--- DOCUMENT SECTION ---
Arrow International (Reading, Pennsylvania) said it would sell its implantable drug infusion pump business, with the closing expected this month, saying the division's marketing and research investments are too costly. The company said that although implantable drug pumps represent a potentially promising future opportunity, funds needed to make it a significant contributor to future revenues do not match up well compared with other opportunities in Arrow's critical care and cardiac assist businesses, such as LionHeart and CorAide. Arrow said it would record a small loss on the sale in 2Q02, though it will be offset by an investment gain and will not be material to the overall second-quarter results. The Arrow LionHeart LVAS is a fully implantable destination therapy. Arrow also develops disposable catheters and related products for critical and cardiac care.

Jostra AG (Hirrligen, Germany), a supplier of products for open-heart surgery, said it has acquired the main fields of business of competitor LifeStream International (The Woodlands, Texas). The operations of LifeStream business sectors will be continued by Jostra without interruption and integrated into the Jostra-Bentley Corp. organization. LifeStream is a manufacturer of tubing sets for open-heart surgery. Its product line includes oxygenators, blood pumps, reservoirs and arterial filters for heart surgery. The products will be integrated into Jostra's product portfolio. Jostra said the acquisition of LifeStream is the second important strategic step – following the takeover of Bentley Cardiopulmonary from Edwards Lifesciences (Irvine, California) in July 2000 – to establish its presence in the U.S. Jostra now will have production facilities in Germany, Puerto Rico, Sweden, Denmark and the U.S. Jostra last year acquired Polystan, a Danish company that makes pediatric heart surgery equipment.

Novametrix Medical Systems (Wallingford, Connecticut) said that a special meeting of company stockholders will be held April 9 to vote on its proposed acquisition by Respironics Holdings, a wholly owned subsidiary of Respironics (Pittsburgh, Pennsylvania) in a stock-for-stock deal valued at about $90 million. Novametrix manufactures cardiopulmonary monitors and sensors that noninvasively and continuously monitor cardiac output, respiratory mechanics and levels of oxygen and carbon dioxide. Its products are used in neonatal, pediatric and adult intensive care units, respiratory care and emergency departments, operating rooms and patient transport, as well as in the home.

--- COLLECTED DATA ---

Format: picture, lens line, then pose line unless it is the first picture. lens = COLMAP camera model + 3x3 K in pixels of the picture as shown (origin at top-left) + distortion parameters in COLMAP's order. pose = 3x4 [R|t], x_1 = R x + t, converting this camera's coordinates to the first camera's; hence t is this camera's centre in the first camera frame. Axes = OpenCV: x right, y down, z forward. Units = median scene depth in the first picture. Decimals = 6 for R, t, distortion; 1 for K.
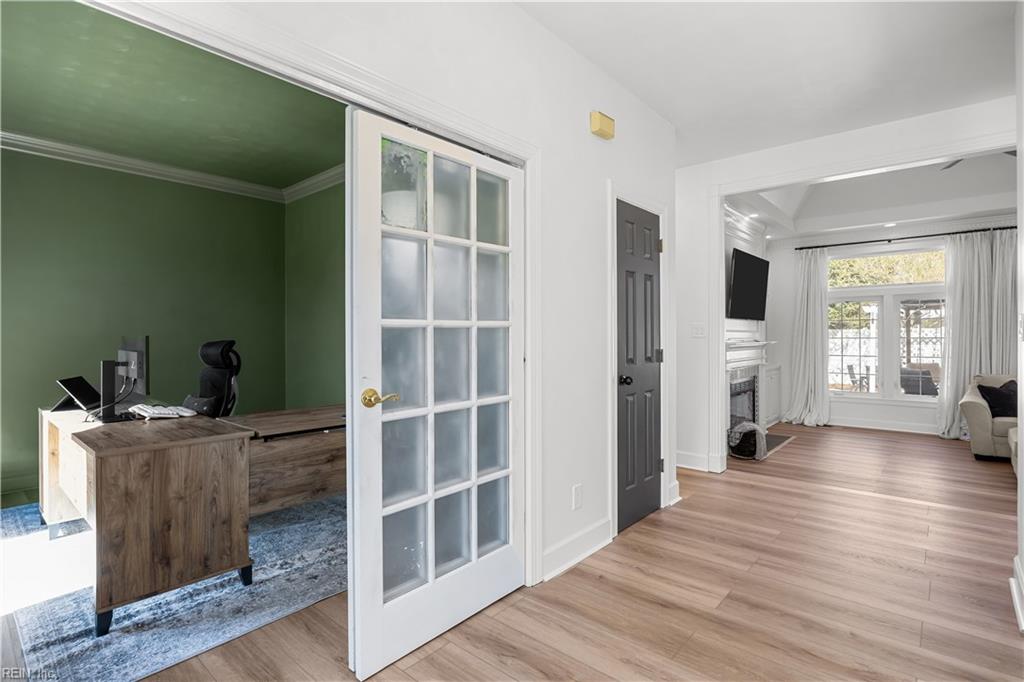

--- EXERCISE TASKS ---
[a] Answer these questions from the industry news briefs:
(i) Which business does Arrow International plan to sell?
(ii) Which company did Jostra take over from Edwards Lifesciences in July 2000?
(iii) On what date will Novametrix stockholders meet to vote on the proposed acquisition?
[b] Using the industry news briefs, state whether each statement agrees with the text, and quote the words that decide it:
(i) Arrow expects the loss on the sale to be material to its second-quarter results.
(ii) LifeStream's product line includes arterial filters.
(iii) Respironics is acquiring Novametrix in an all-cash deal.
The material has no connection to the text.

--- OUTPUTS FOR THE TASKS ---
[a]
(i) Its implantable drug infusion pump business.
(ii) Bentley Cardiopulmonary.
(iii) April 9.

[b]
(i) No: "will not be material to the overall second-quarter results"
(ii) Yes: "Its product line includes oxygenators, blood pumps, reservoirs and arterial filters for heart surgery."
(iii) No: "in a stock-for-stock deal valued at about $90 million"